Iran will propose two amendments to an UN-drafted deal under which most of Tehran's low-enriched uranium will be sent abroad for conversion into nuclear fuel, a newspaper reported yesterday.

Firstly, Iran will offer its stock of LEU "gradually" in several batches rather than sending out the full 75 percent in one go, the newspaper said quoting an unnamed informed source.

Secondly, Iran wants to receive highly enriched uranium fuel at the same time as it hands over its LEU stock "as per a formula to be calculated by the IAEA based on the need of the Tehran reactor."

Meanwhile, President Mahmoud Ahmadinejad said on yesterday that conditions were now ripe for a deal on Iran's nuclear programme as a result of a change in Western policy from "confrontation to cooperation."
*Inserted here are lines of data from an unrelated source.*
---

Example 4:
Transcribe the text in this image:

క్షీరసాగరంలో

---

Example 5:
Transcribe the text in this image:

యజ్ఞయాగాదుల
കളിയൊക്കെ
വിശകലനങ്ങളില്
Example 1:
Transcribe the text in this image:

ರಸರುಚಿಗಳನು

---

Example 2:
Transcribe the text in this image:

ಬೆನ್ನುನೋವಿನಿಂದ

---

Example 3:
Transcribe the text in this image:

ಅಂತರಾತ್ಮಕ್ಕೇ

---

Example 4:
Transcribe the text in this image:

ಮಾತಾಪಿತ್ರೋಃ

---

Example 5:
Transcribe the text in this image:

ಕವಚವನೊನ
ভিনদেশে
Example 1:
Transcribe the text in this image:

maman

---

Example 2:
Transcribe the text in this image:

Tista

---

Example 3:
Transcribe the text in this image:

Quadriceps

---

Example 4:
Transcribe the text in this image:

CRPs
Iranian media said the government was likely to seek some changes to the proposalsfrom the International Atomic Energy Agency and its envoy to the watchdog said he expected to be involved in further negotiations.
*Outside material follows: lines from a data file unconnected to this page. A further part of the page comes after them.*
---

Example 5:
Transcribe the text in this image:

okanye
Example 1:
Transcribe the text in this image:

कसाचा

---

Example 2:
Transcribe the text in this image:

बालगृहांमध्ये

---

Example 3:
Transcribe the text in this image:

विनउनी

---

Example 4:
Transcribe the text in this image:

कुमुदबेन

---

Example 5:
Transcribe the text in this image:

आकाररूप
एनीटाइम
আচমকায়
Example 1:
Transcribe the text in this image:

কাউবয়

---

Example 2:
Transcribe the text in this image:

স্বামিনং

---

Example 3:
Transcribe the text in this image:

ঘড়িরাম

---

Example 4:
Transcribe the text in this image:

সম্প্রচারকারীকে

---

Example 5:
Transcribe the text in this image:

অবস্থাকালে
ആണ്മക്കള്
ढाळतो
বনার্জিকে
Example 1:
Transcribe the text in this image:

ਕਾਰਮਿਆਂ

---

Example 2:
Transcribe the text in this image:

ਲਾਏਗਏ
But Ahmadinejad insisted that his government, for so long on a collision course with the West over its refusal to heed repeated UN Security Council ultimatums to suspend uranium enrichment, was keen to strike a deal.

"We welcome fuel exchange, nuclear cooperation, building of power plants and reactors and we are ready to cooperate," the president said in a speech in Iran's second city of Mashhad broadcast live on state television.